If MAX deliveries resume by Dec-2019, Norwegian will have a total of 14 deliveries of all aircraft types in 2019, rising to 22 in 2020.
However, the group has more aircraft in the pipeline than it needs, and has reached agreements to sell 17 aircraft due for delivery in 2019 and 2020. It has also agreed with China Construction Bank Leasing to establish a joint venture company (only 30% owned by Norwegian) to take 27 new aircraft from 2020 to 2023. These actions are helping to improve Norwegian’s liquidity and remove unwanted capacity.
Norwegian’s fleet almost doubled from 2013 to 2018, but it expects the fleet to remain broadly at its total of 164 aircraft (at the end of 2018) through to 2021.
Europe’s number four independent LCC and overall number 10 airline group, Wizz Air, is growing seat numbers by 16.3% in 2019 – the fastest in the top 10. This matches its 10 year average growth rate of 16.2%, also the fastest in the top 10.
Its planned winter 2019/2020 seat growth rate of 22.0% suggests that it does not plan to slow down in the near future. It has Europe’s biggest aircraft order book – 249 outstanding confirmed orders at 29-Oct-2019 – and expects 23 deliveries in 2020, compared with 17 in 2019.
2020: both capacity and demand uncertainties
According to the CAPA Fleet Database, the total number of aircraft deliveries due in Europe in 2020 is 456, which is an increase from 406 in 2019 and above the typical range of 300 to 400 over the past five years.
In terms of seats delivered, the number is set to increase to almost 91,000 in 2020, compared with 77,000 in 2019 and a five year in the range of 50,000 to 75,000.
Expected 2020 deliveries represent 7.6% of seat numbers in the current European fleet in service (at 29-Oct-2019), compared with 6.4% expected in 2019.
If the currently grounded 737 MAX fleet of 78 aircraft returns to service in 2020, this represents a further 1.2% of total seats. Potentially, therefore, additional capacity representing 8.8% of current seats could enter service in 2020, before taking account of retirements.

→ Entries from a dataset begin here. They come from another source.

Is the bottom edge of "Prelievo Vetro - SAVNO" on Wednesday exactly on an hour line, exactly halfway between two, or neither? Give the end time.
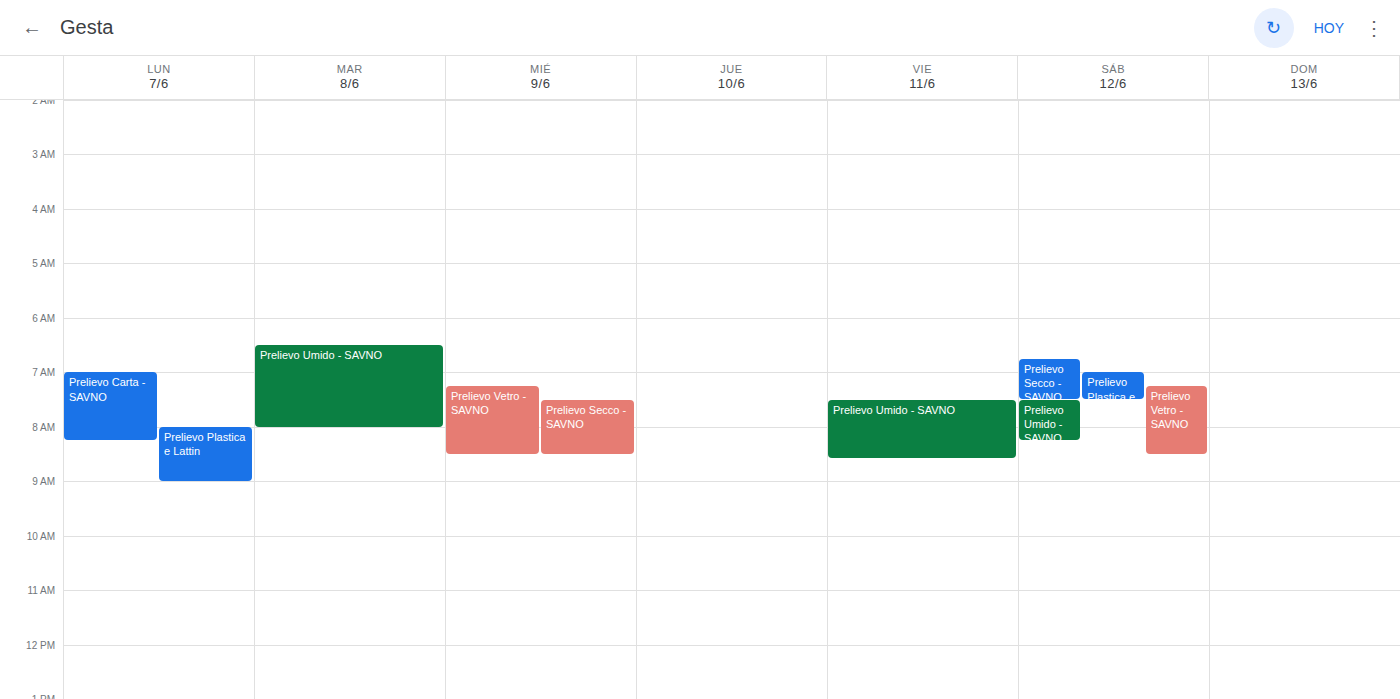
8:30 AM -- halfway between the 8 AM and 9 AM lines."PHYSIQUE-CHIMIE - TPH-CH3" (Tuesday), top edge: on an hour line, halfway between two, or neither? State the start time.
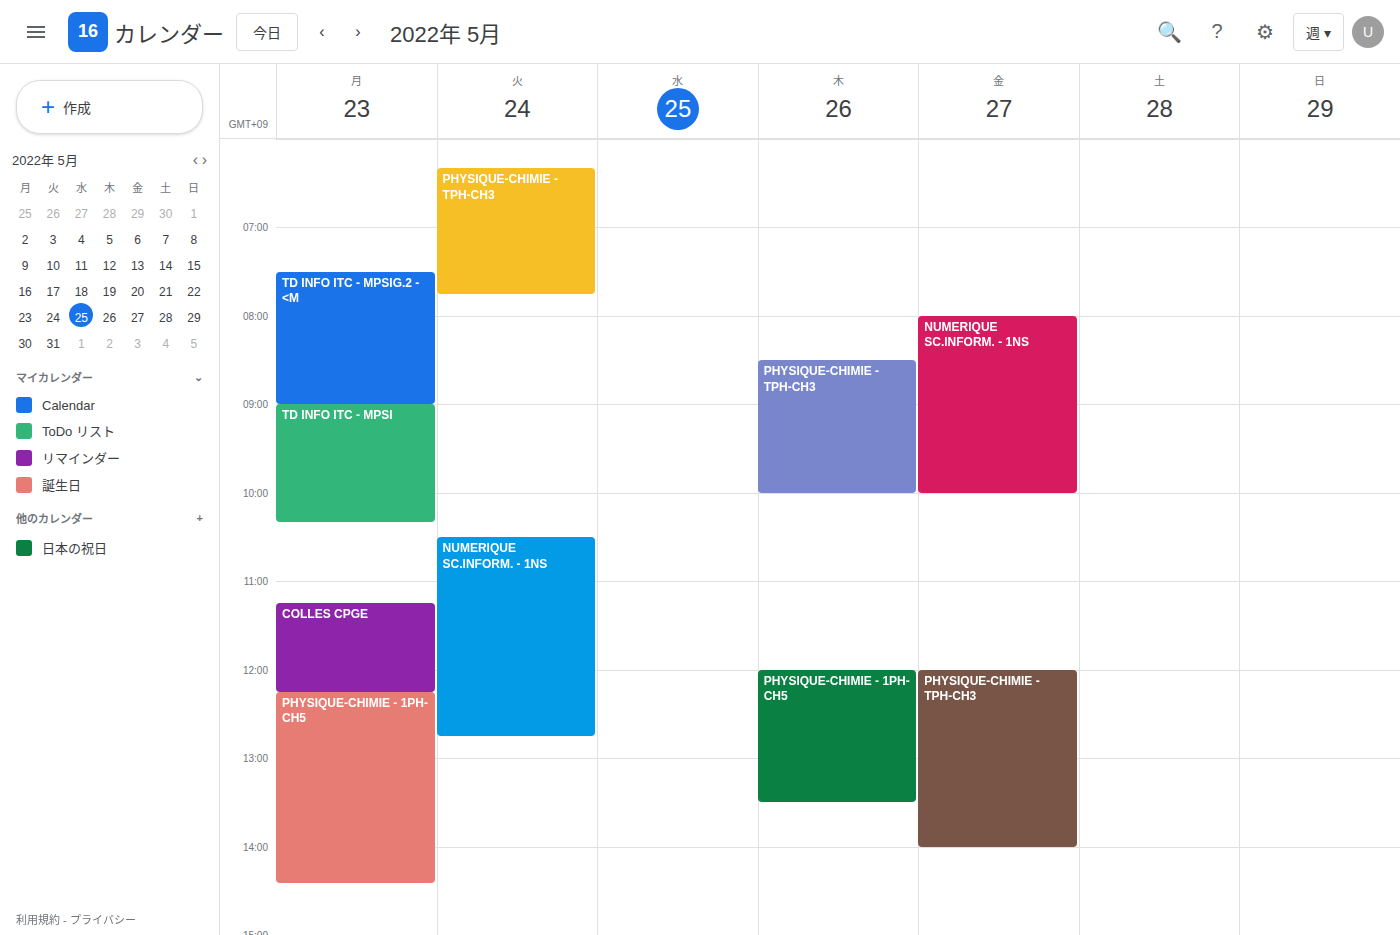
06:20 -- neither: 20 minutes below the 06:00 line and 40 minutes above the 07:00 line.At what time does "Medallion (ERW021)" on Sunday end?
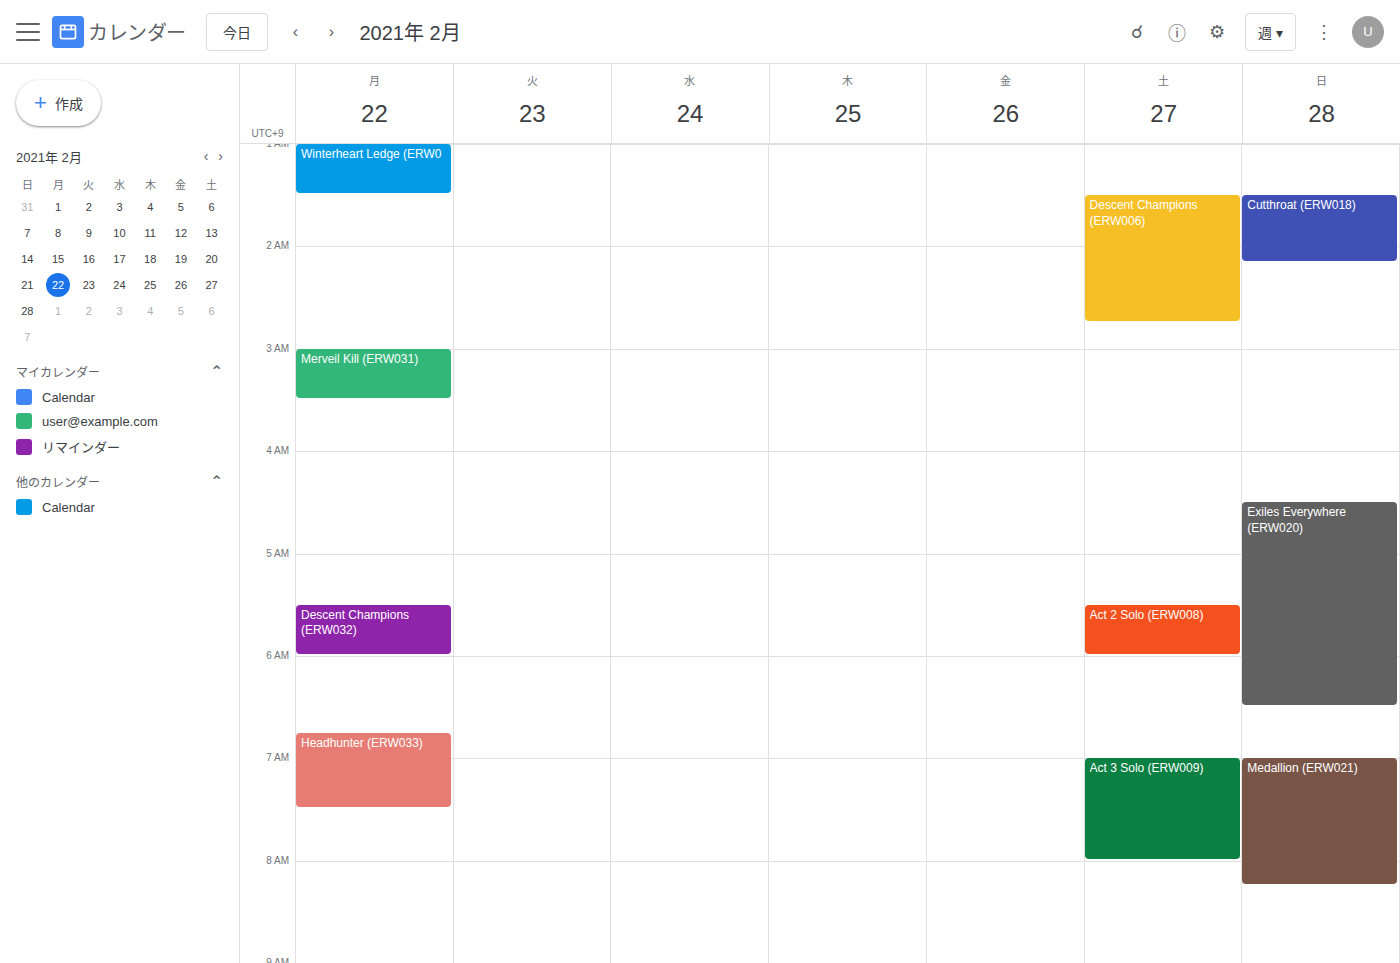
8:15 AMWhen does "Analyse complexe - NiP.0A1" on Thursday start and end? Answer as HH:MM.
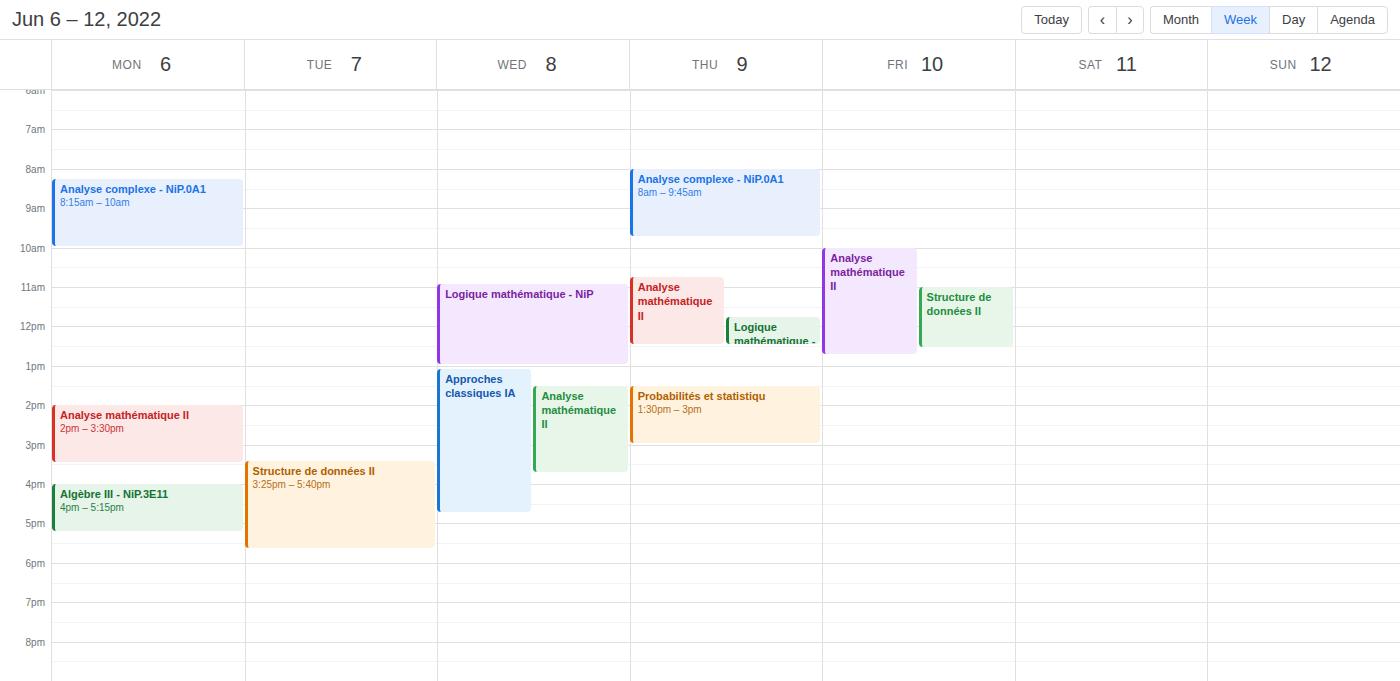
08:00 to 09:45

Conversely, 737 MAX deliveries due in 2020 represent 2.2% of seats, and if no MAX deliveries were to take place in 2020, the new capacity entering service would be 5.4% of current seat numbers.
A range of important unknowns
This highlights the importance of two unknowns in predicting total capacity growth in 2020: the timing and extent of the MAX’s return to service and the number of retirements from the fleet in Europe.

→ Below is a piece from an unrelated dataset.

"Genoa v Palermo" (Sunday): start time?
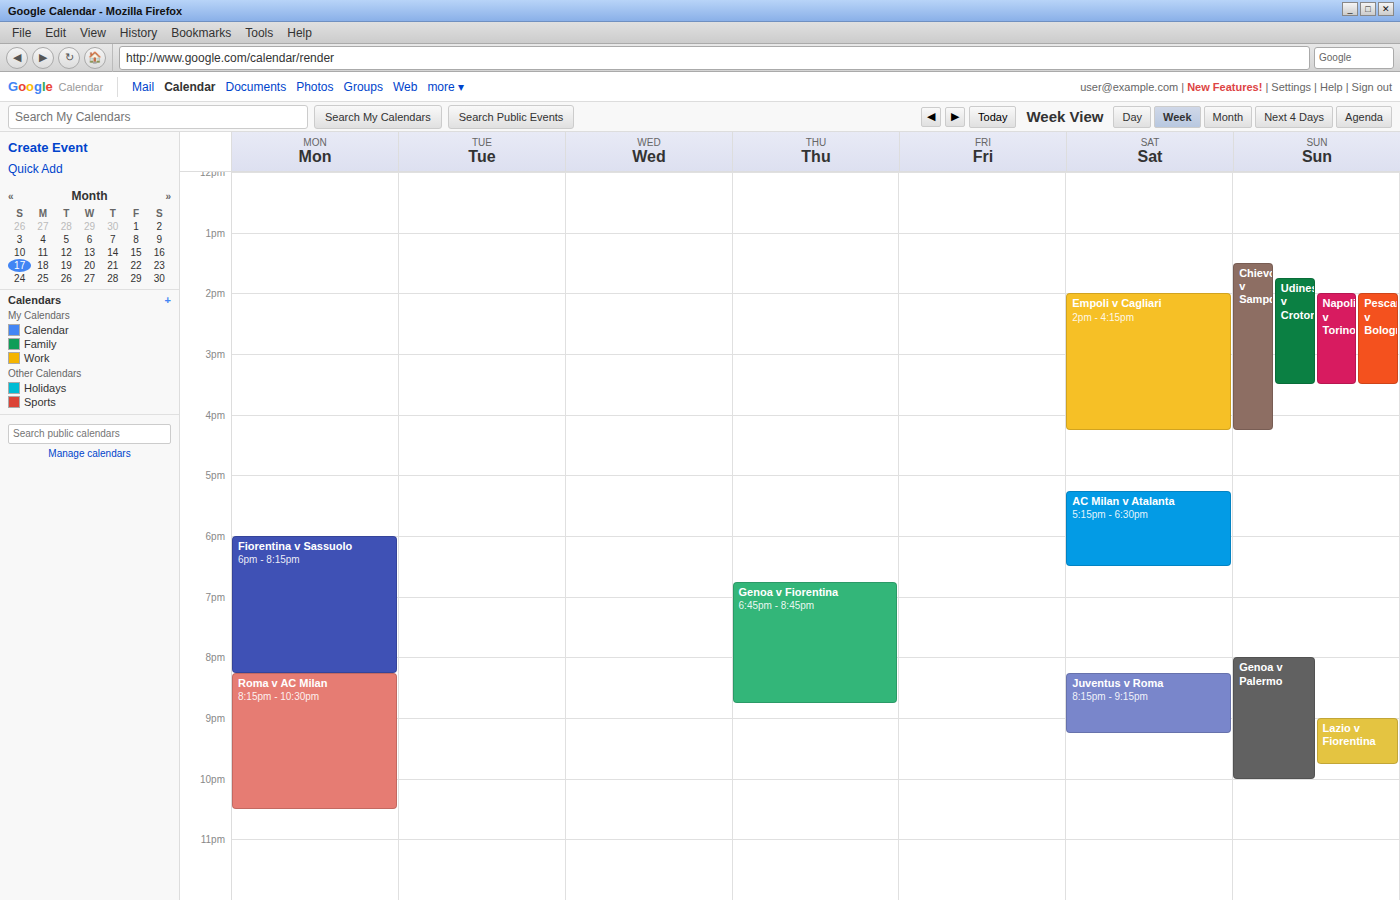
8:00 PMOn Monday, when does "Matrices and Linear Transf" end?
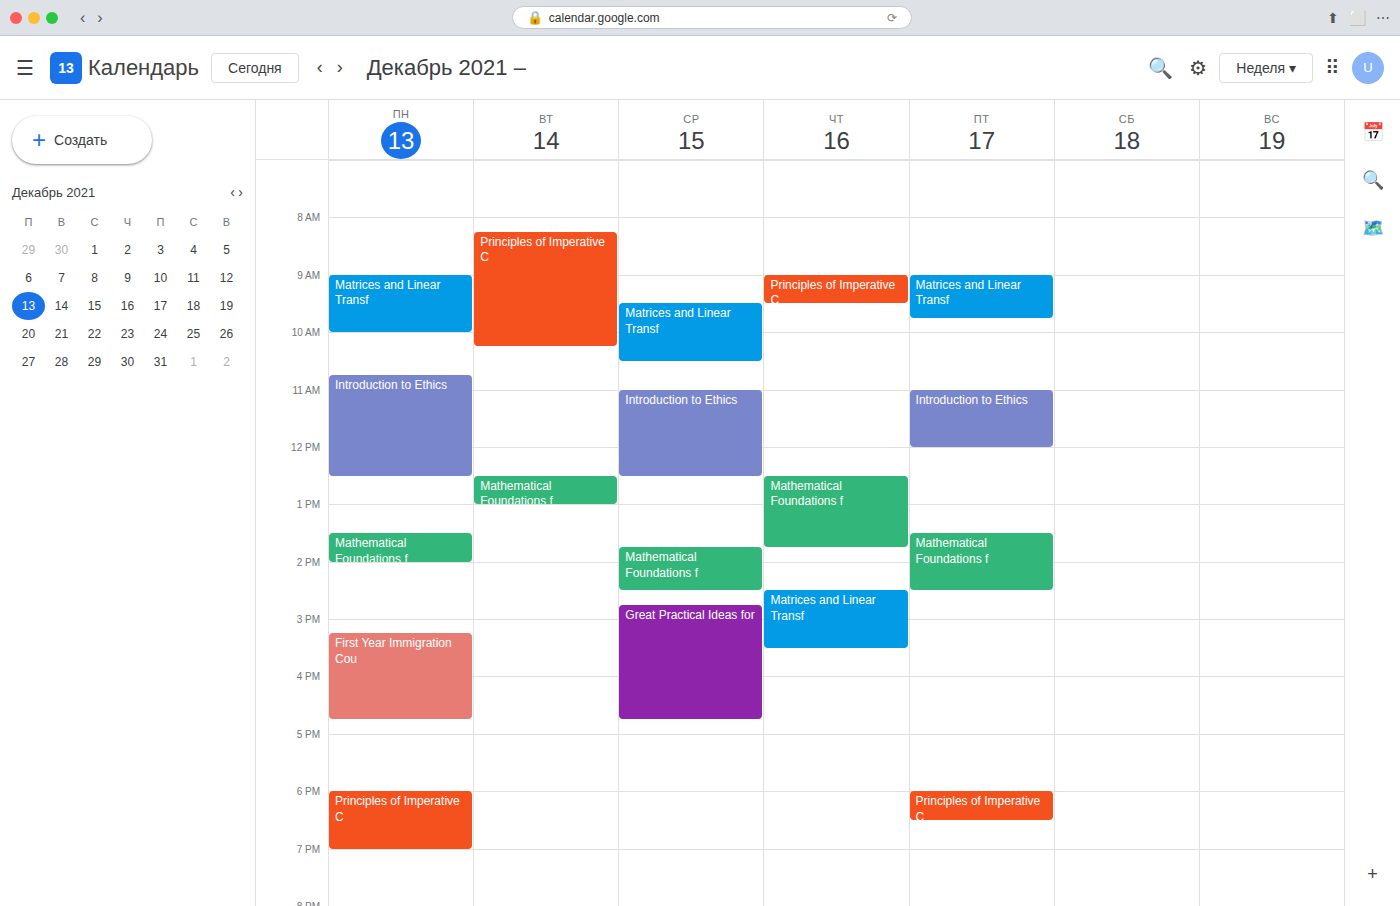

The slow rate of capacity growth in winter 2019/2020 – assisted by cuts by Norwegian and smaller operators such as Flybe and the disappearance in 2019 of operators such as Thomas Cook Airlines, Germania and WOW air – suggests that Europe’s airlines are taking a cautious approach to capacity in an environment of slowing economic growth and increasing global trade uncertainty.
However, the macroeconomic environment, which is the fundamental driver of demand for air travel, is increasingly uncertain. In Oct-2019 the IMF shaved its Euro area GDP growth forecast for 2020 to 1.4% from an already slow 1.5%.
Macroeconomic uncertainty causes include the Trump Administration’s trade policies, fuelling US-China trade tensions and leading to US-EU tariff increases, in addition to Brexit uncertainties. In addition, growing environmental awareness among consumers is a growing risk to air travel demand; this will increasingly influence demand, but its impact in 2020 will still be limited.
If capacity discipline holds, and if jet fuel prices do not climb once more, European airline profitability could prove to be robust in 2020. However, there is a wide range of possible outcomes for both capacity and demand.